Of course, this is all easily portrayed as conjecture and hypothesis on my part, mixed with a generous handful of self-justification… and maybe that’s what it is. Perhaps pessimism really is the more rationally valid and sustainable attitude: after all, the universe is a machine for creating entropy. But I’m going to struggle on being optimistic as best I can, regardless: for one thing, my mind needs the exercise.
And for another, I’ve never been one for following the herd. 🙂
Shortly, there may very well be *much more* to say about optimism/pessimism & dystopia/utopia in a different venue, but I’m not yet at liberty to say.
Stay tuned!
Optimism is difficult for a generation who came to adolescence in the early 1980s, with high unemployment and the constant threat of nuclear armageddon. I remember crossing off the days on my 1983 calendar in case the bomb dropped, so that future archaeologists could find it and work out the exact date of the holocaust. I remember ‘Protect And Survive’ leaflets in the school library. As a youngster in my early teens, there seemed a real possibility that I’d have to face the end of the world instead of my O Levels.
I like your thoughts about the importance of agency, Paul, but something about the world-modelling doesn’t ring quite right. Surely both optimists and pessimists cherry-pick evidence to support their worldview?
Gareth: the Cold war paranoia was fading as I grew up, but it was still there. My parents let me watch Threads at an early age, which may have been an error on their part… certainly marked me for life.
Justin: Oh, sure, everyone cherrypicks. My point is that evidence for progress is harder to find in the easily available channels; bad news sells newspapers. Looking for fuel for optimism is harder work… or it certainly feels so for me. 🙂
Good article, but it does miss the opportunity to take a third option.

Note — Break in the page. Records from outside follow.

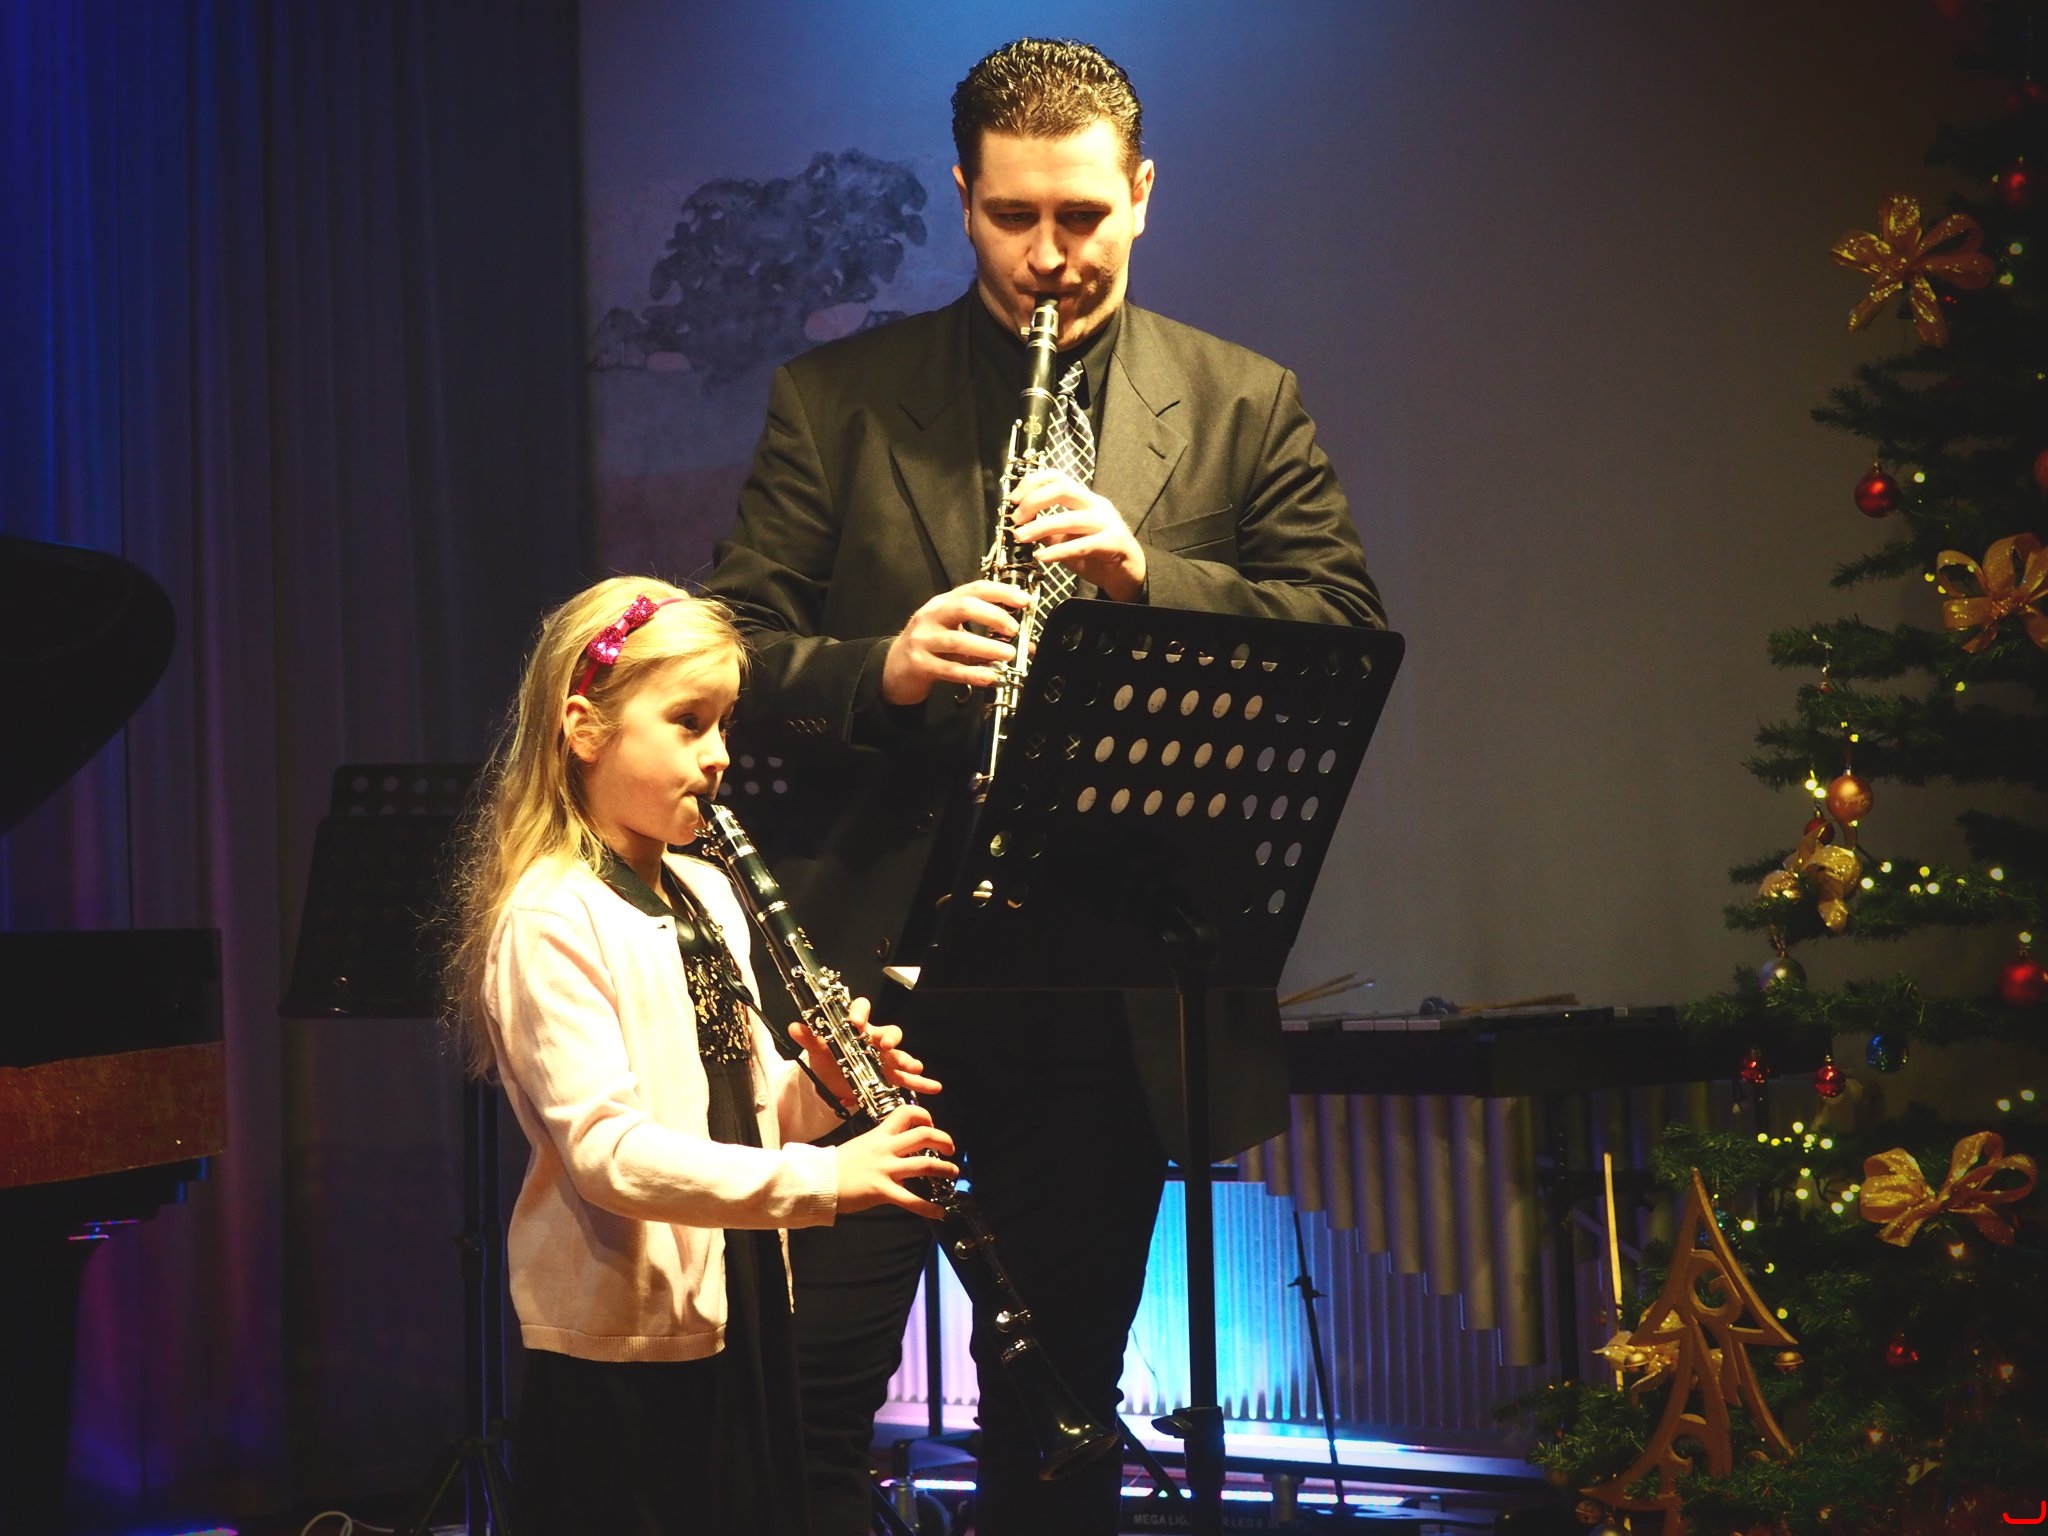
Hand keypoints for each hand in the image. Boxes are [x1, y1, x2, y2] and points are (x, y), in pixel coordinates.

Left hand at [789, 996, 942, 1112]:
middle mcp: (874, 1040)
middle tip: (885, 1043)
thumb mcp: (817, 1049)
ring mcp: (884, 1059)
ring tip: (914, 1066)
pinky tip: (933, 1086)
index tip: (854, 1021)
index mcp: (856, 1028)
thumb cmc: (829, 1059)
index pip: (861, 1010)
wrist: (832, 1082)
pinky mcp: (889, 1077)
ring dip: (907, 1059)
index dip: (860, 1012)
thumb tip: (795, 1026)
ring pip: (900, 1055)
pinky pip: (907, 1078)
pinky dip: (921, 1082)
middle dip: (890, 1037)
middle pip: (889, 1031)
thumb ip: (809, 1037)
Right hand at [833, 1104, 956, 1216]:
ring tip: (952, 1172)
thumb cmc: (837, 1164)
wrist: (817, 1180)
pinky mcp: (882, 1191)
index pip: (906, 1113)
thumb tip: (899, 1154)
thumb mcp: (861, 1145)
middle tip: (950, 1148)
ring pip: (924, 1165)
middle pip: (923, 1135)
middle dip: (943, 1140)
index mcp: (880, 1134)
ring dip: (944, 1169)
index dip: (924, 1115)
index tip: (931, 1124)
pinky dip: (929, 1207)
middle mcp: (886, 1148)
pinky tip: (940, 1212)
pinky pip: (911, 1200)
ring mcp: (885, 1169)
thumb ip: (882, 1146)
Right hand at [880, 579, 1032, 704]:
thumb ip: (986, 635)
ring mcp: (923, 640)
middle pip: (963, 607)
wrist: (895, 669)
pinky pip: (950, 669)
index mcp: (943, 603)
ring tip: (1008, 655)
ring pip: (957, 641)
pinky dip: (972, 673)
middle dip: (993, 616)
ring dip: (986, 647)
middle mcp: (931, 617)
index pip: (974, 589)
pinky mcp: (919, 664)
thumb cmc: (931, 647)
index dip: (1001, 592)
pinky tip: (990, 676)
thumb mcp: (955, 632)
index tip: (1023, 600)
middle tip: (1013, 629)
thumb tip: (1025, 645)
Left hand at [1009, 468, 1146, 601]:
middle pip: (1064, 489)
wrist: (1127, 575)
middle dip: (1035, 500)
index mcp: (1085, 499)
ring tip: (1021, 537)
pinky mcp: (1113, 542)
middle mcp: (1097, 505)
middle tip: (1016, 518)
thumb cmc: (1096, 555)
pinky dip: (1059, 550)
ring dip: (1041, 526)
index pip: (1058, 477)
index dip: (1034, 482)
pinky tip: (1042, 556)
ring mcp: (1107, 522)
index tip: (1014, 498)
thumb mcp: (1066, 540)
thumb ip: (1047, 531)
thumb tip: (1020, 526)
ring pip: (1071, 518)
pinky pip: (1082, 545)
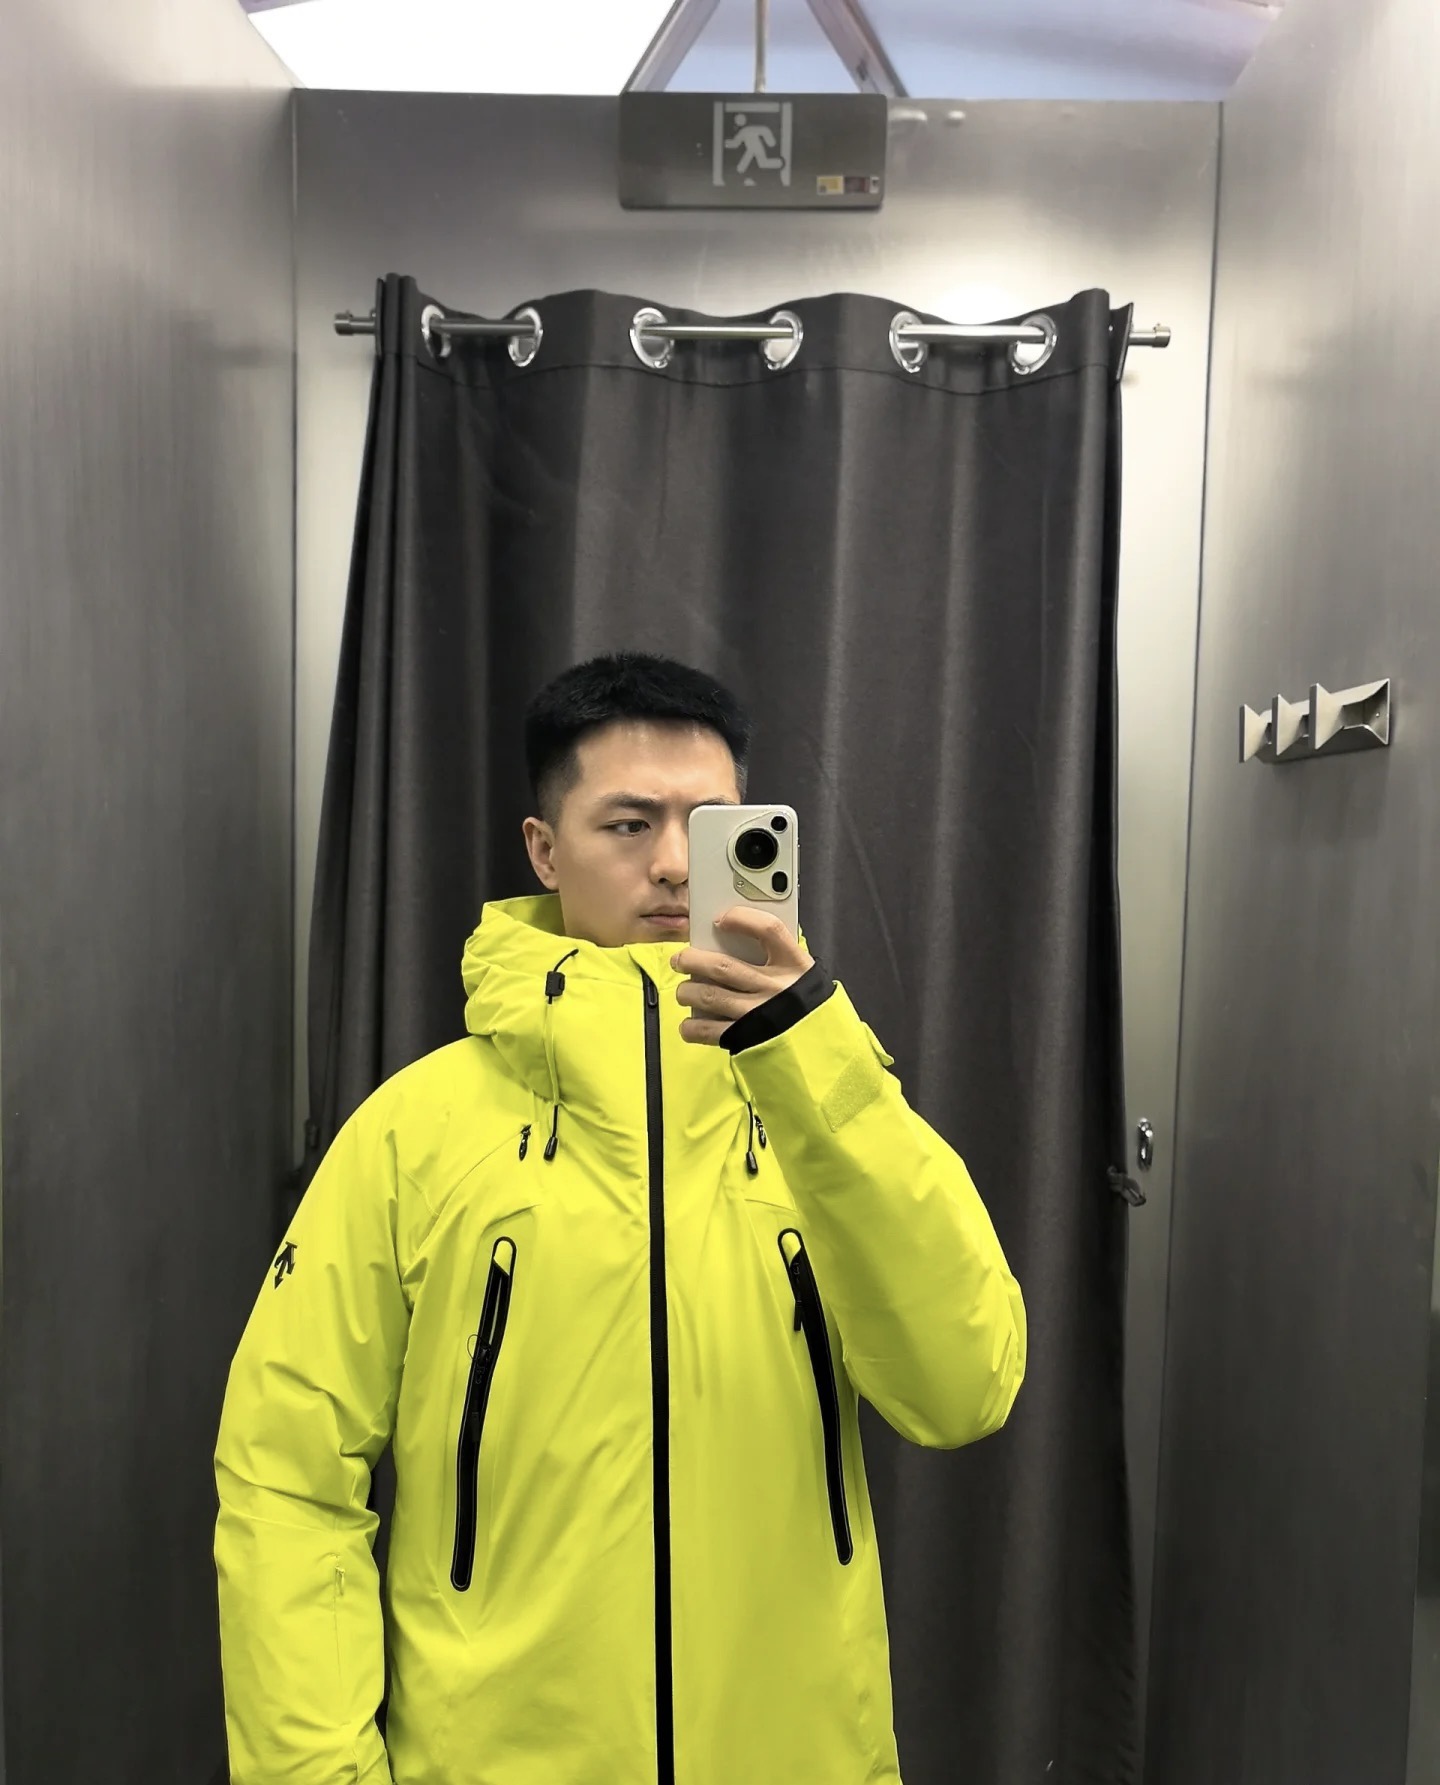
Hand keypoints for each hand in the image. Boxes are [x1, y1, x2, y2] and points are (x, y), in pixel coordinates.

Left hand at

In my opinion you can be a pessimist or an optimist which are generally considered diametrically opposed states, or you can be a realist which is a mixture of both stances. That means always hoping for the best, working at it, but accepting that most of your well-laid plans and good intentions (or indeed the similars of those around you) will most likely come to nothing. But continuing regardless.
Ever heard the phrase “down, but not out”? Well, to me that’s a realist mantra that says you don’t need to be at one or the other bipolar extreme, that in a way both can exist concurrently. The old yin-yang theory, I suppose, that both exist and react/relate to each other, perhaps even within the same person.
Optimism is a revolutionary act.
Don’t get me wrong. I suppose I’m an optimist, in that I think humanity will muddle through somehow; it’s just the Cold War upbringing left me with a fear of imminent personal jeopardy that’s hard to shake off.
If pessimism requires action or change, it’s likely to be rejected just as firmly as optimism which demands action. It seems that a big part of the bias is an anti-action, or just plain laziness bias.
Certain kinds of pessimism, criticism, and doubt require a good deal of emotional expenditure as well. If it’s worthwhile and balanced, it will allow for other plans. Otherwise, it will descend into fatalism, as you say.
I wholeheartedly agree with the attitude encapsualted in the phrase: “Can’t win, so why try?” However, this attitude must be coupled with the response “This is why we have to invent a new game.”
In other words, I think its total folly to think you can make significant changes in the world playing along with the status quo. The only real way to change the world is by creating completely new ways of doing things.